Since 1965, Sherwood Gardens has been a park known for its annual tulip blooms. The land had initially been part of the estate of A.S. Abell in the 1800s, but by the 1920s and the development of the Guilford neighborhood, the land belonged to industrialist, John W. Sherwood. Sherwood began to plant tulips imported from the Netherlands, as well as other flowers. He also began the tradition of allowing the public to visit his garden each May. On Sherwood's death in 1965, the Guilford Association acquired the gardens and later transferred them to another 501(c)(3) organization, Stratford Green, Inc., which made the park accessible to the public year-round. It has become a significant tourist destination.

==Notable people==
Notable residents of Guilford include:

- Max Brödel (1870–1941), medical illustrator.
- Maria Briscoe Croker (1875–1962), poet and first Poet Laureate of Maryland.
- Frederic Ogden Nash (1902–1971), poet and lyricist.
- Dawn Chanté Flythe Moore (born 1975), policy advisor, campaign strategist, philanthropist and First Lady of Maryland.
- Wes Moore (born 1978), veteran, entrepreneur, author, and governor of Maryland.
- Mabel Garrison Siemonn (1886–1963), opera singer.
- Henry Ernest Treide (1884–1969), industrialist and patron of the arts.
- Grace Turnbull (1880–1976), painter, sculptor and writer. Her Guilford house and studio were designed by her brother, Bayard, and still stand.
- Riccardo Giacconi (1931–2018), physicist and Nobel laureate (2002). The house at 203 Lambeth Road was of his own design (although the current structure is the result of extensive modifications after its sale in 2010). His original design for an octagonal residence was rejected by the Guilford Association.

== In popular culture ==
Guilford has been featured in books and movies.

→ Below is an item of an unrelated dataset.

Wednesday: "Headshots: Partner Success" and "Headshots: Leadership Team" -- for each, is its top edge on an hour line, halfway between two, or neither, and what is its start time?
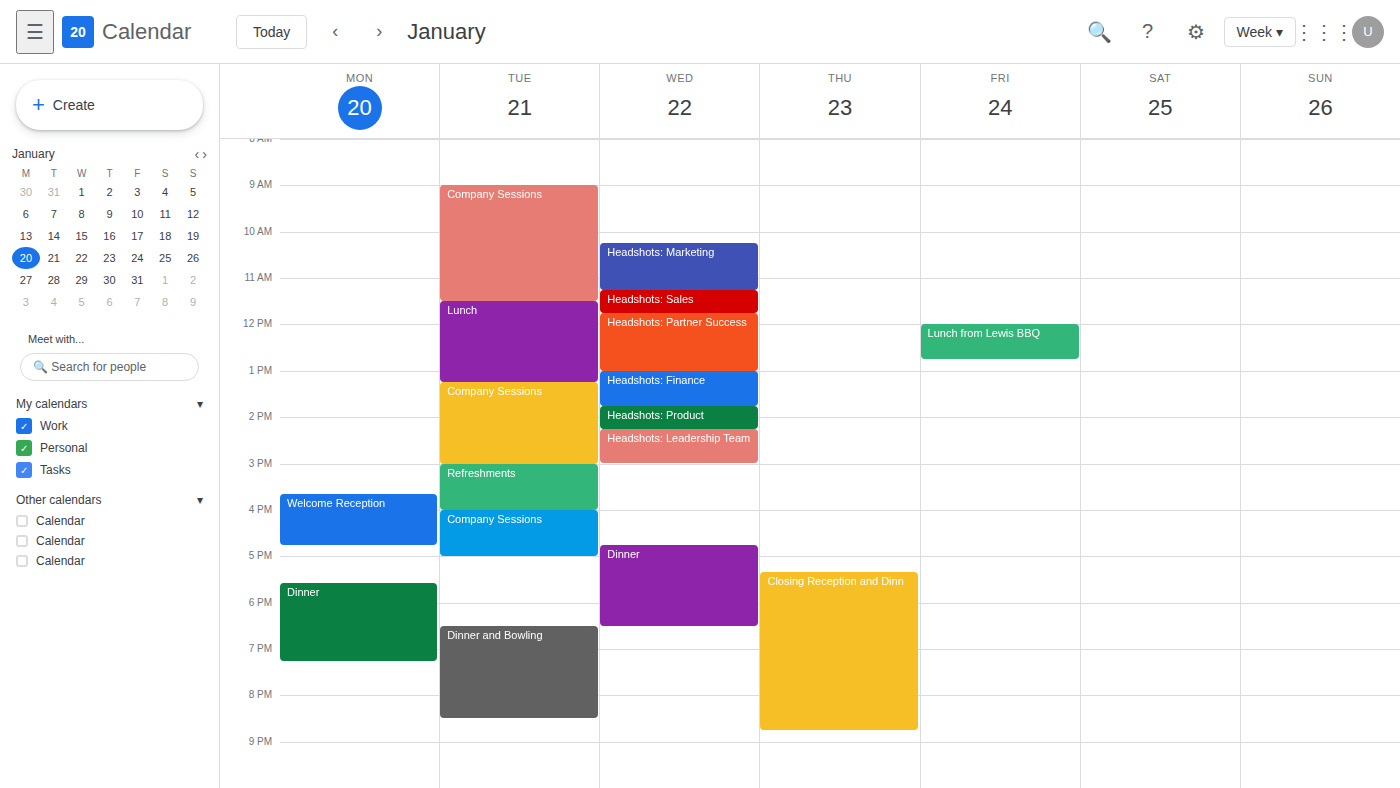
"Headshots: Partner Success": 11:45 AM, neither: three quarters of the way from the 11 AM line to the 12 PM line. "Headshots: Leadership Team": 2:15 PM, neither: a quarter of the way from the 2 PM line to the 3 PM line.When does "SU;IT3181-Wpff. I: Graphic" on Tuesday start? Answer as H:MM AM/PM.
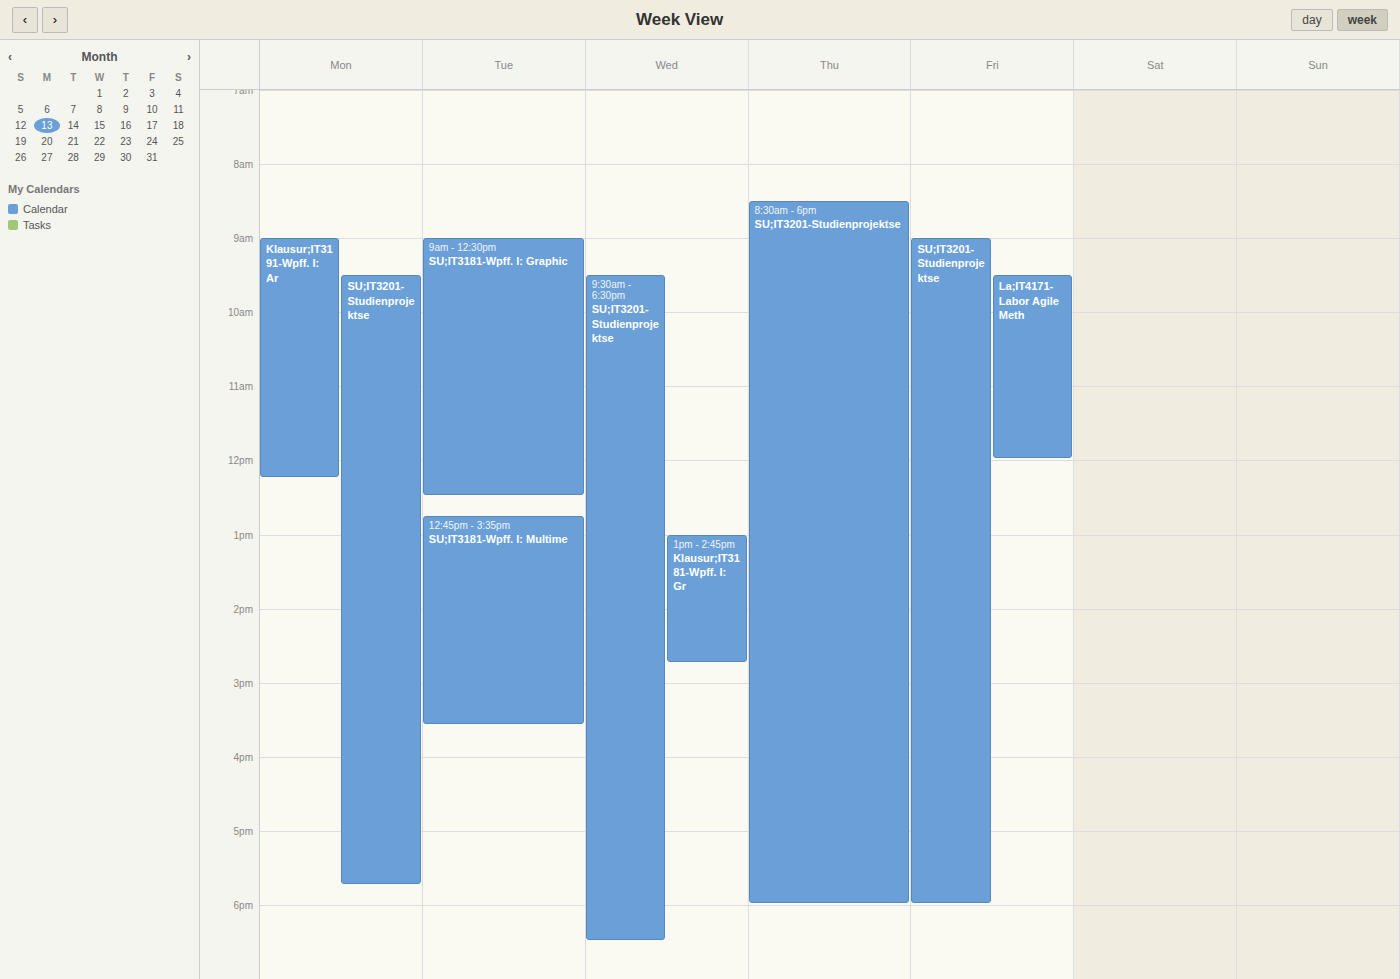
9:00 AM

In Laura Lippman's 1998 debut novel Baltimore Blues, Guilford is the home of a prominent lawyer and his socialite wife. The protagonist amateur detective, Tess Monaghan, visits them while investigating a case. Guilford is described as bucolic, and full of mansions and old money.

Filmmaker, John Waters, famously lived and filmed in Guilford at 3900 Greenmount Avenue. He lived there in 1972 with his friend and collaborator, Mink Stole. His film Pink Flamingos was shot in part at the house, which served as Connie and Raymond Marble's home. The house and the "3900" yard sign (which Mink Stole purloined as a souvenir for Waters) were featured in the recent "John Waters: Pope of Trash" exhibit at the Academy Museum of Motion Pictures in Los Angeles.